Is there any plan to check for the device capability at runtime as well, given that it is possible to figure out what the inference type is (don't know if that's possible / easy to do)?

Jun 22 '22 07:06 gcuendet

Torch-TensorRT programs should be built for the specific GPU they will be deployed on. So the

already converted Torch-TensorRT TorchScript with an inference type FP16 on a GPU that doesn't support FP16

case is technically an unsupported usecase due to TensorRT limitations. In most cases programs built on a GPU of a particular compute capability can be run on others of the same compute capability. So in the Torch-TensorRT runtime we check for these, both specific model of GPU and the compute capability when we go to deserialize. IIRC FP16 on pascal is somewhat of a special case which might be why we see this issue

Jun 22 '22 17:06 narendasan

Thanks. That makes perfect sense and I understand that this is not a supported use-case. I am just wondering if there might be a more elegant way to handle that unsupported use-case than crashing.

It would be very nice for example if trying to run such a converted torchscript (with half float enabled precision) on a GPU that doesn't support half float would just throw. But again, I don't know whether that's easily feasible.

Jun 23 '22 07:06 gcuendet

@peri044 Thoughts on expanding the metadata to include information like this? I think we were talking about this a bit earlier. I could see adding platform capability flags to the metadata but not sure if it adds much past addressing this special case since in theory compute capability should do the same thing.

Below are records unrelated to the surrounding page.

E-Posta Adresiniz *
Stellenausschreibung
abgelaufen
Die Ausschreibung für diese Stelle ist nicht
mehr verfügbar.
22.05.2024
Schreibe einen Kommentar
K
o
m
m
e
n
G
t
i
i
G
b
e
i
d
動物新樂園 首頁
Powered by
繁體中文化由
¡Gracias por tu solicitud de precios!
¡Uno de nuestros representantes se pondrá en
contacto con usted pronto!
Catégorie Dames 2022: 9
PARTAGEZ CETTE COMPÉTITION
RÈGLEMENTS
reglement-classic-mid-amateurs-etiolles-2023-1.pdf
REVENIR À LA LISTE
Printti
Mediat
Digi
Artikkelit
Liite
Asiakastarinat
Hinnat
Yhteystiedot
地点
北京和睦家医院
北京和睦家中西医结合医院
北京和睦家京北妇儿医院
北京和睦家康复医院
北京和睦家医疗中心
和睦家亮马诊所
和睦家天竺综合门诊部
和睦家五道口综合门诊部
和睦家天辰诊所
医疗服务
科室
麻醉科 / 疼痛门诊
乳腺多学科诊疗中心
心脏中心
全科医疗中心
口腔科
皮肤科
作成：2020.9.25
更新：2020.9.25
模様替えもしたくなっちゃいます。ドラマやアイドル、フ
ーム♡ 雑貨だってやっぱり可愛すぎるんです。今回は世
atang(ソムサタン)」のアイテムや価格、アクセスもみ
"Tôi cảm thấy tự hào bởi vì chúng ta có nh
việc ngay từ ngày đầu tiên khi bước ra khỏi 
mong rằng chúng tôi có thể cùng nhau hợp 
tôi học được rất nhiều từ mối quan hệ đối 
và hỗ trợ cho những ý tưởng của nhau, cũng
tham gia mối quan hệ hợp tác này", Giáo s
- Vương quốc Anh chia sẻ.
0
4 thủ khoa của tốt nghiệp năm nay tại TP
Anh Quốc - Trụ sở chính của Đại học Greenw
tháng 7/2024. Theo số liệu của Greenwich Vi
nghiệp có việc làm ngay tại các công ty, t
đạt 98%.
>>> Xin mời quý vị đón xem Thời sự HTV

Jun 23 '22 17:06 narendasan

@andi4191 now that you are back, thoughts on this feature?

Aug 12 '22 01:08 narendasan

@narendasan: We can make a check for precision request against the SM compute capability as per support matrix. Something like https://docs.nvidia.com/deeplearning/tensorrt/support-matrix/index.html#hardware-precision-matrix

This check will be done at runtime though.

Aug 17 '22 02:08 andi4191

Well the question is will it do anything if engines are not portable across compute capability?

Aug 17 '22 02:08 narendasan

I don't think we can do anything other than throwing an error instead of letting it crash. IIRC If the engines are not portable across computing capability, TensorRT fails at deserialization.

Aug 17 '22 03:08 andi4191

This issue has not seen activity for 90 days, Remove stale label or comment or this will be closed in 10 days

Nov 16 '22 00:11 github-actions[bot]

This issue has not seen activity for 90 days, Remove stale label or comment or this will be closed in 10 days

Mar 16 '23 00:03 github-actions[bot]

We arent going to implement this as Pascal is about to be deprecated in TensorRT.

Mar 21 '23 23:03 narendasan